# TASK DESCRIPTION
Whatever the records say, set them down exactly.

[Stored items]

BEGIN

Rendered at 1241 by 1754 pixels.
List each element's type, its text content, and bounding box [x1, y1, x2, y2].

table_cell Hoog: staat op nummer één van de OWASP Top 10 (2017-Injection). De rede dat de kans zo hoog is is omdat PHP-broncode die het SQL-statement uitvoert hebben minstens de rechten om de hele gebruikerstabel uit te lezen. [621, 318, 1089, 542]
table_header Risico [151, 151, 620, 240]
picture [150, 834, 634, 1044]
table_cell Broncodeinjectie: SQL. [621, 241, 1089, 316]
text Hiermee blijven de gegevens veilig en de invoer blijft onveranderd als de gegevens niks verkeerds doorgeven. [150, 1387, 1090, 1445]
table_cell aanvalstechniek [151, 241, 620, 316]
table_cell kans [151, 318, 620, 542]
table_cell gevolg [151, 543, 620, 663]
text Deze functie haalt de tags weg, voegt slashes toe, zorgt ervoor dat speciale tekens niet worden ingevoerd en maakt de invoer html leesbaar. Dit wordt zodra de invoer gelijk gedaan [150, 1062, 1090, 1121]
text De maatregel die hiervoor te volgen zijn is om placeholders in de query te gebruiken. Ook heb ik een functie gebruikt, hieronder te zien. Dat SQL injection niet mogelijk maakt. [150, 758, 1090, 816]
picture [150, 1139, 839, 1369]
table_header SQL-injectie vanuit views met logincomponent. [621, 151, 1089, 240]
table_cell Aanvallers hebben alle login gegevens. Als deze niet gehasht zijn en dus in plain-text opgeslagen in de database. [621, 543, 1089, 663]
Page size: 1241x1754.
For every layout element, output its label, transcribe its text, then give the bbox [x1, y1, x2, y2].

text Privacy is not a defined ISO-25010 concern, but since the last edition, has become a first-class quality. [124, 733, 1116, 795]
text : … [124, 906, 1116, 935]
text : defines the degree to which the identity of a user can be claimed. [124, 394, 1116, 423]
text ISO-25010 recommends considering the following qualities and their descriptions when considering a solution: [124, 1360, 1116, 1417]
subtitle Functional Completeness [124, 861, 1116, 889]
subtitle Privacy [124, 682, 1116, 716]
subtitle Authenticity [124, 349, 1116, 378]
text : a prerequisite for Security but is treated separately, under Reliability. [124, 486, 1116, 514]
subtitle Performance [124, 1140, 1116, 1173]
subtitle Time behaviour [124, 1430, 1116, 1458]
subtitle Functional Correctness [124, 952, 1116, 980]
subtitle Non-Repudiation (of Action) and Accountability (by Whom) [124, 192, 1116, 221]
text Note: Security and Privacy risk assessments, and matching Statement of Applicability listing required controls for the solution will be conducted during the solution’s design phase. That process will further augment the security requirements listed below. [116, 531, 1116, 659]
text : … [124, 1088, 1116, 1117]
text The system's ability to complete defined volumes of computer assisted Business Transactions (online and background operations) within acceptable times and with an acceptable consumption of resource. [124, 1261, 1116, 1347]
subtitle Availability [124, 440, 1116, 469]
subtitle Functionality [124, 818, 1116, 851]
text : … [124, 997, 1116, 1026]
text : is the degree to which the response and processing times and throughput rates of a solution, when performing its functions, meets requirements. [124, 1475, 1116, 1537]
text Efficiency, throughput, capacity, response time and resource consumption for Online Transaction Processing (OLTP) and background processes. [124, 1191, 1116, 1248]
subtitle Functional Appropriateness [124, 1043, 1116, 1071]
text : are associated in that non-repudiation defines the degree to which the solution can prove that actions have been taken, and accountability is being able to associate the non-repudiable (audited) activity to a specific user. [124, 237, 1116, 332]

END

# ANSWER TO THIS EXERCISE
Rendered at 1241 by 1754 pixels.
List each element's type, its text content, and bounding box [x1, y1, x2, y2].

table_cell Hoog: staat op nummer één van de OWASP Top 10 (2017-Injection). De rede dat de kans zo hoog is is omdat PHP-broncode die het SQL-statement uitvoert hebben minstens de rechten om de hele gebruikerstabel uit te lezen. [621, 318, 1089, 542]
table_header Risico [151, 151, 620, 240]
picture [150, 834, 634, 1044]
table_cell Broncodeinjectie: SQL. [621, 241, 1089, 316]
text Hiermee blijven de gegevens veilig en de invoer blijft onveranderd als de gegevens niks verkeerds doorgeven. [150, 1387, 1090, 1445]
table_cell aanvalstechniek [151, 241, 620, 316]
table_cell kans [151, 318, 620, 542]
table_cell gevolg [151, 543, 620, 663]
text Deze functie haalt de tags weg, voegt slashes toe, zorgt ervoor dat speciale tekens niet worden ingevoerd en maakt de invoer html leesbaar. Dit wordt zodra de invoer gelijk gedaan [150, 1062, 1090, 1121]
text De maatregel die hiervoor te volgen zijn is om placeholders in de query te gebruiken. Ook heb ik een functie gebruikt, hieronder te zien. Dat SQL injection niet mogelijk maakt. [150, 758, 1090, 816]
picture [150, 1139, 839, 1369]
table_header SQL-injectie vanuit views met logincomponent. [621, 151, 1089, 240]
table_cell Aanvallers hebben alle login gegevens. Als deze niet gehasht zijn en dus in plain-text opgeslagen in de database. [621, 543, 1089, 663]
Page size: 1241x1754.
For every layout element, output its label, transcribe its text, then give the bbox [x1, y1, x2, y2].

text Privacy is not a defined ISO-25010 concern, but since the last edition, has become a first-class quality. [124, 733, 1116, 795]
text : … [124, 906, 1116, 935]
text : defines the degree to which the identity of a user can be claimed. [124, 394, 1116, 423]
text ISO-25010 recommends considering the following qualities and their descriptions when considering a solution: [124, 1360, 1116, 1417]
subtitle Functional Completeness [124, 861, 1116, 889]
subtitle Privacy [124, 682, 1116, 716]
subtitle Authenticity [124, 349, 1116, 378]
text : a prerequisite for Security but is treated separately, under Reliability. [124, 486, 1116, 514]
subtitle Performance [124, 1140, 1116, 1173]
subtitle Time behaviour [124, 1430, 1116, 1458]
subtitle Functional Correctness [124, 952, 1116, 980]
subtitle Non-Repudiation (of Action) and Accountability (by Whom) [124, 192, 1116, 221]
text Note: Security and Privacy risk assessments, and matching Statement of Applicability listing required controls for the solution will be conducted during the solution’s design phase. That process will further augment the security requirements listed below. [116, 531, 1116, 659]
text : … [124, 1088, 1116, 1117]
text The system's ability to complete defined volumes of computer assisted Business Transactions (online and background operations) within acceptable times and with an acceptable consumption of resource. [124, 1261, 1116, 1347]
subtitle Availability [124, 440, 1116, 469]
subtitle Functionality [124, 818, 1116, 851]
text : … [124, 997, 1116, 1026]
text : is the degree to which the response and processing times and throughput rates of a solution, when performing its functions, meets requirements. [124, 1475, 1116, 1537]
text Efficiency, throughput, capacity, response time and resource consumption for Online Transaction Processing (OLTP) and background processes. [124, 1191, 1116, 1248]
subtitle Functional Appropriateness [124, 1043, 1116, 1071]
text : are associated in that non-repudiation defines the degree to which the solution can prove that actions have been taken, and accountability is being able to associate the non-repudiable (audited) activity to a specific user. [124, 237, 1116, 332]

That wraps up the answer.